GIVEN EXERCISE –
Please rewrite the entries below with "developed" changed to "processed" and nothing else altered, leaving out the pictures.

..............................

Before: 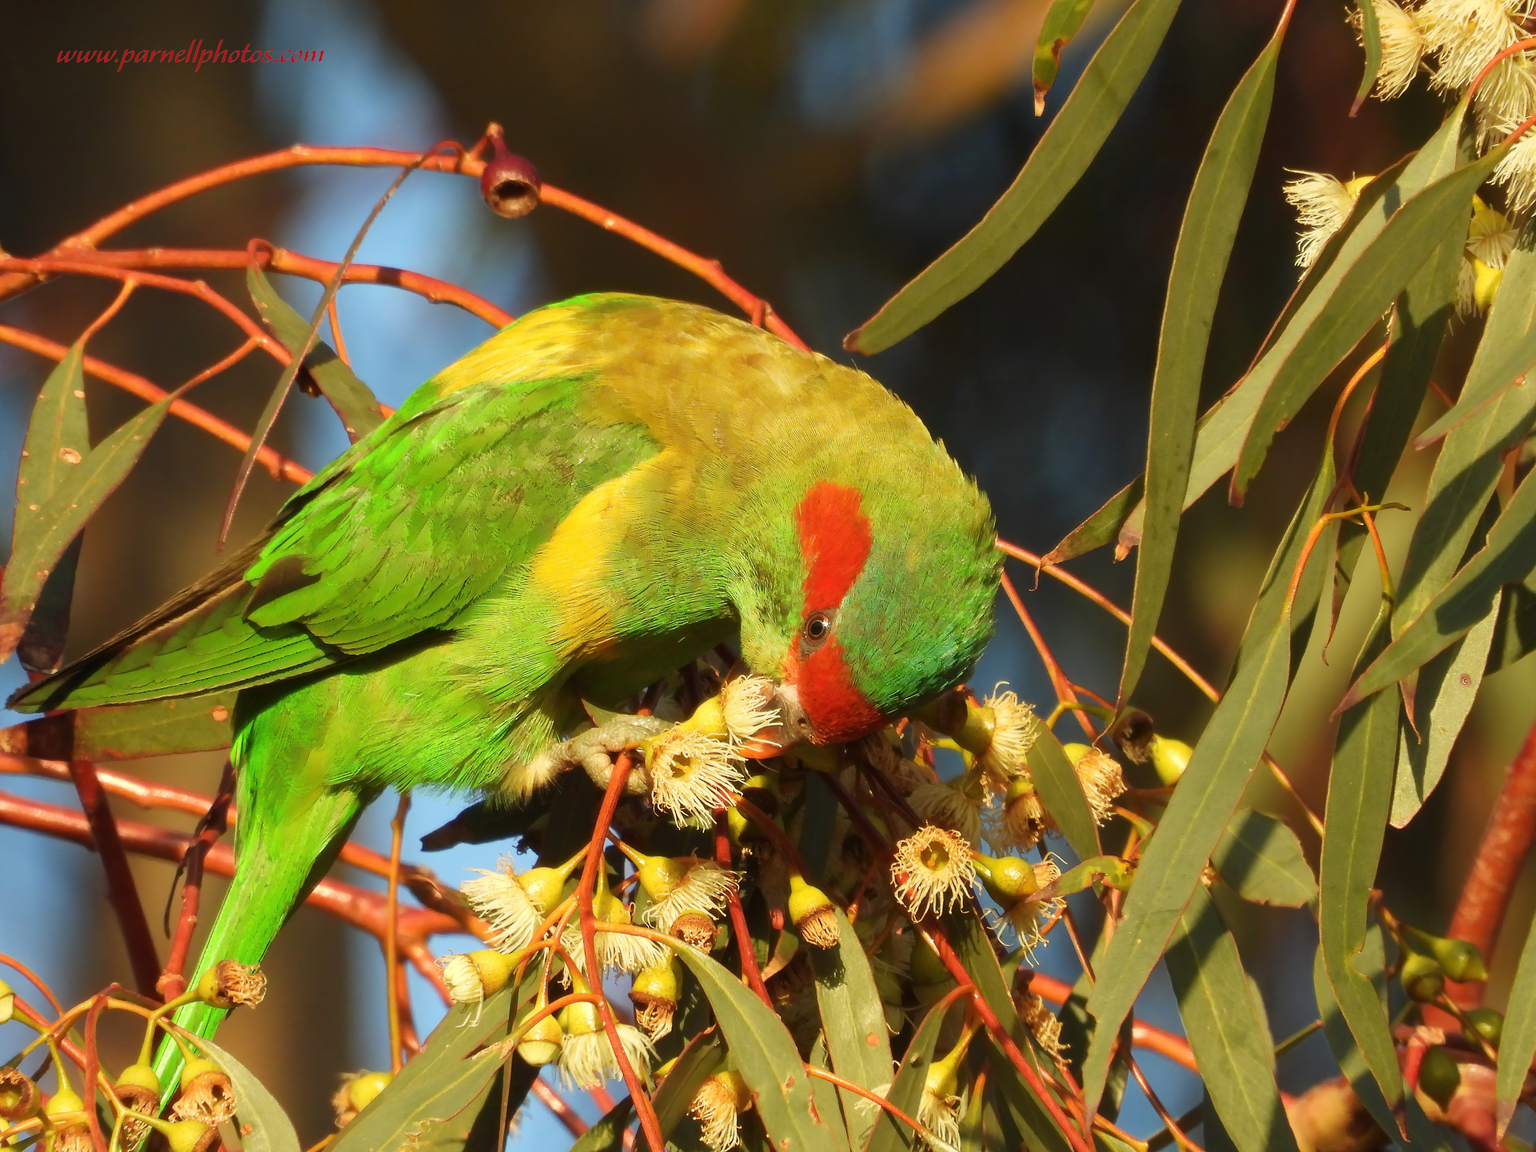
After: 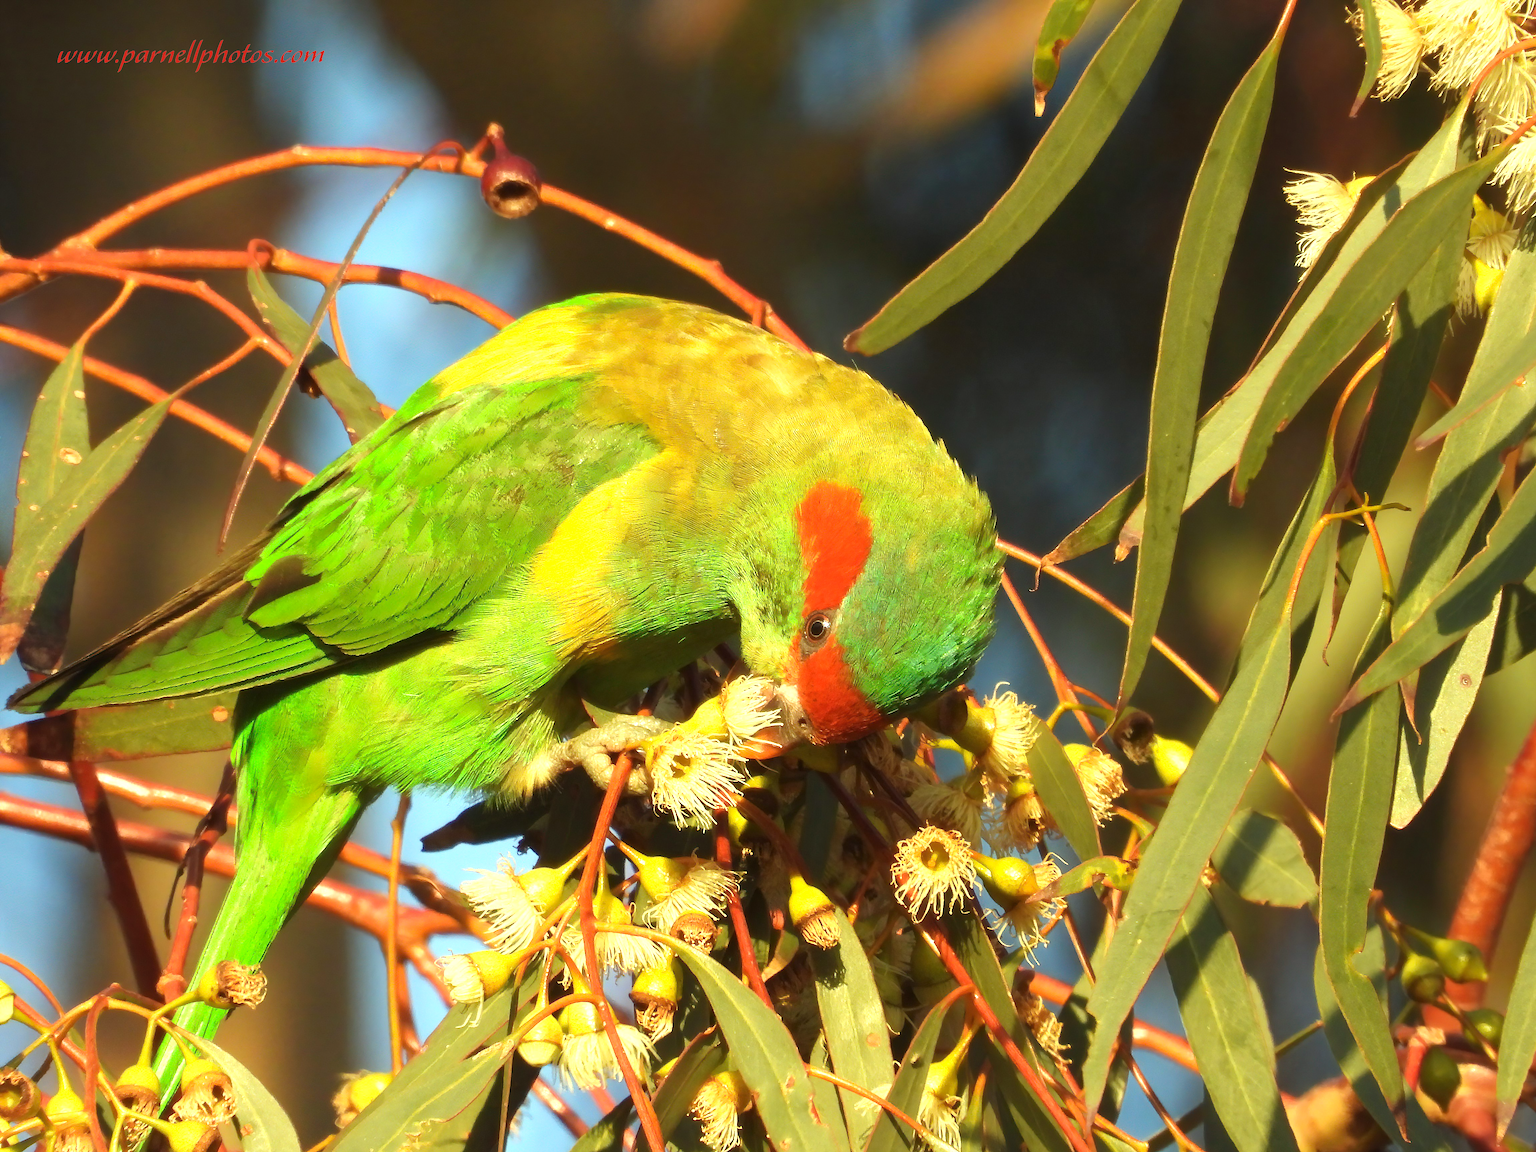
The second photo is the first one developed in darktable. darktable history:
color correction: highlights a* -4.73, highlights b* 5.06, saturation 0.97
tone equalizer: on, module defaults
exposure: black level correction 0, exposure 0.6 EV, compensate highlight preservation false
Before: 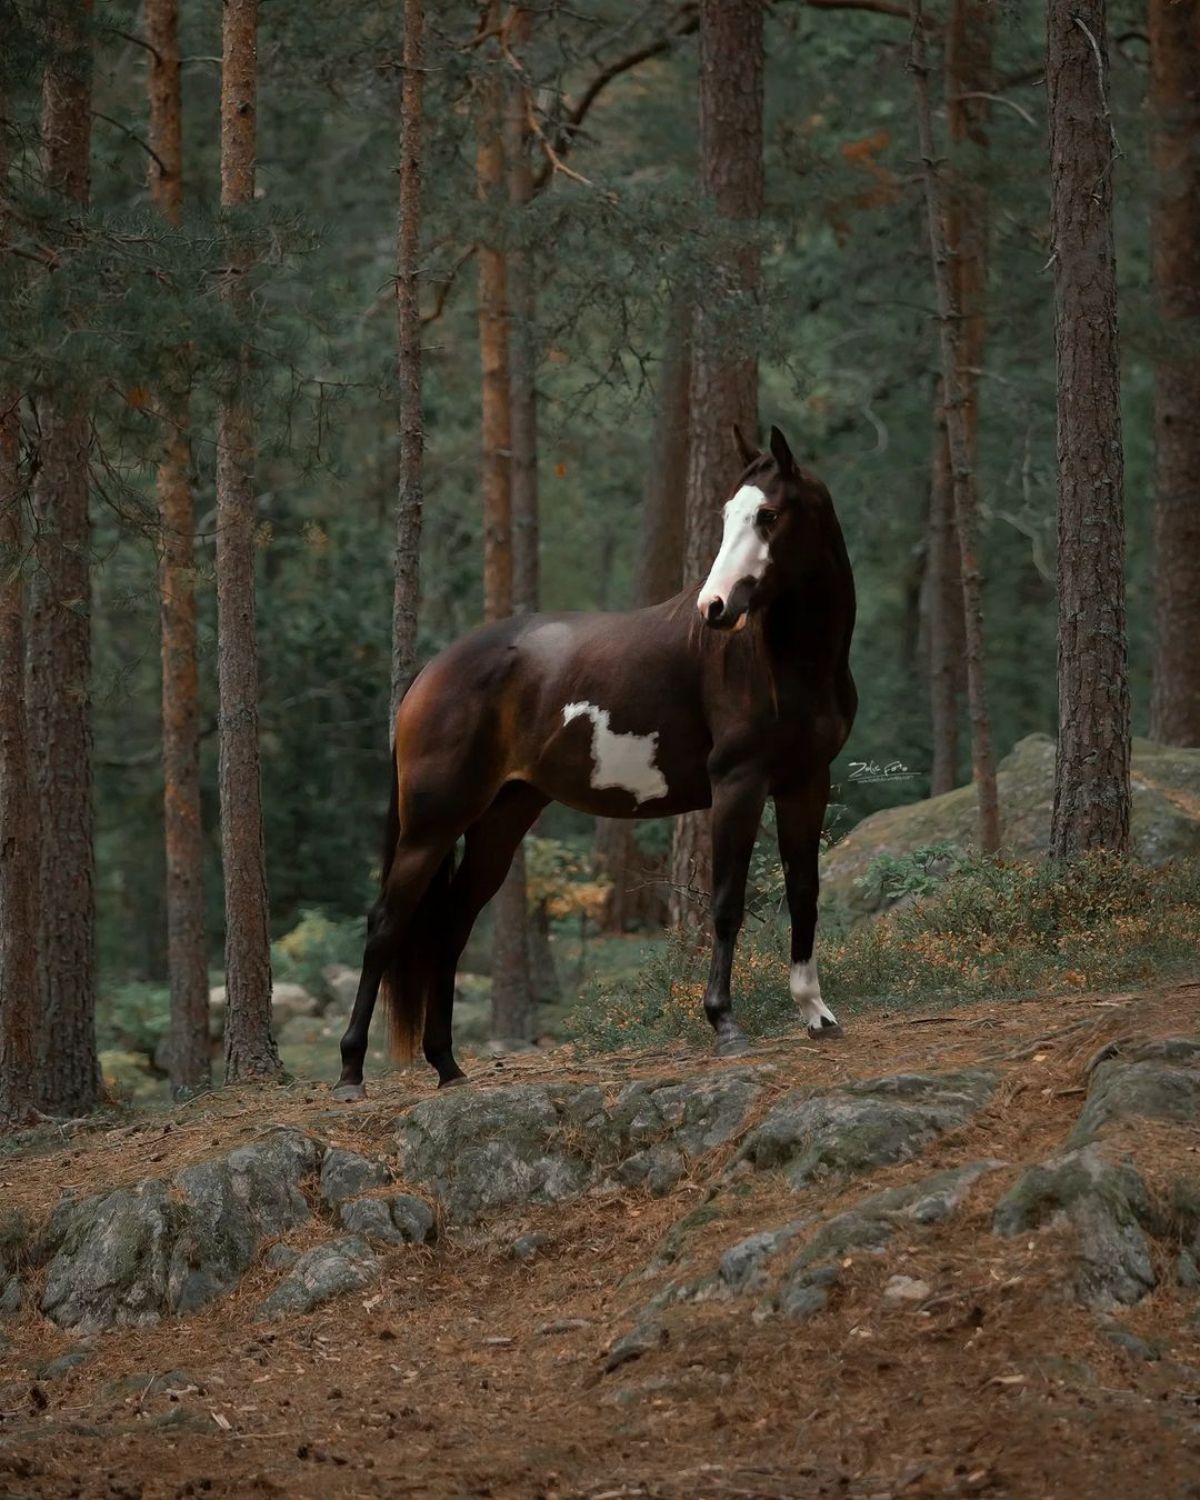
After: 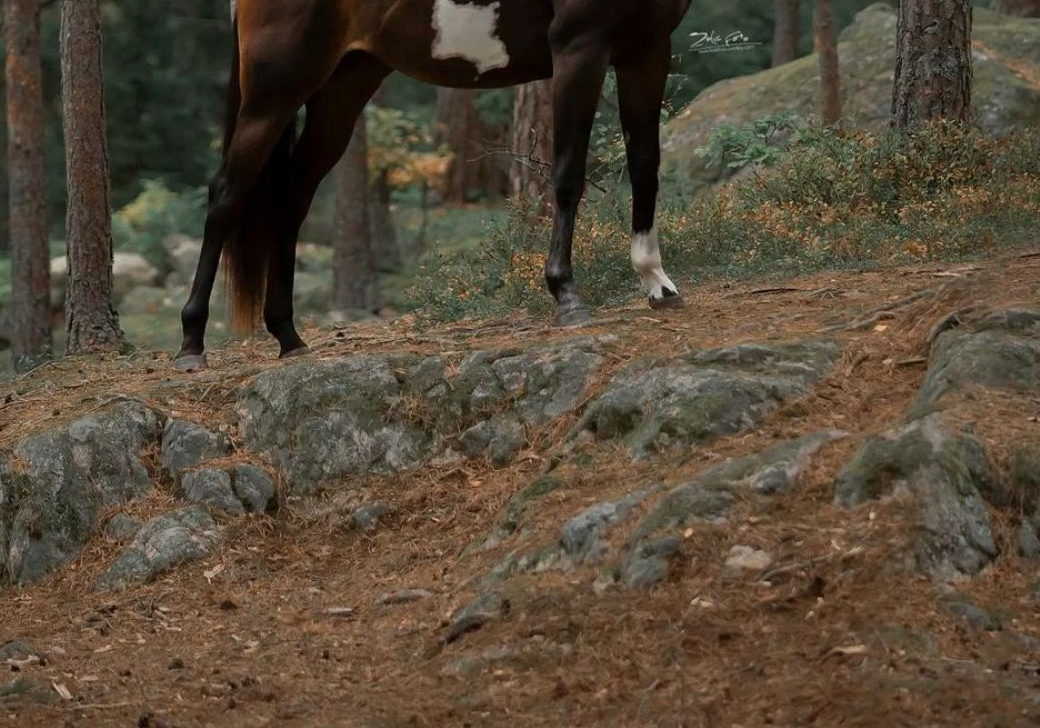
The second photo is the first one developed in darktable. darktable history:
exposure: exposure 0.129 EV, compensate exposure bias true, compensate highlight preservation false
crop and rotate: left 13.26%, top 48.695%, bottom 2.768%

..............................

TASK RESULT –
Before: 
After: 
The second photo is the first one processed in darktable. darktable history:
color correction: highlights a* -4.73, highlights b* 5.06, saturation 0.97
tone equalizer: on, module defaults
exposure: black level correction 0, exposure 0.6 EV, compensate highlight preservation false
Before: 
After: 
The second photo is the first one processed in darktable. darktable history:
exposure: exposure 0.129 EV, compensate exposure bias true, compensate highlight preservation false
crop and rotate: left 13.26%, top 48.695%, bottom 2.768%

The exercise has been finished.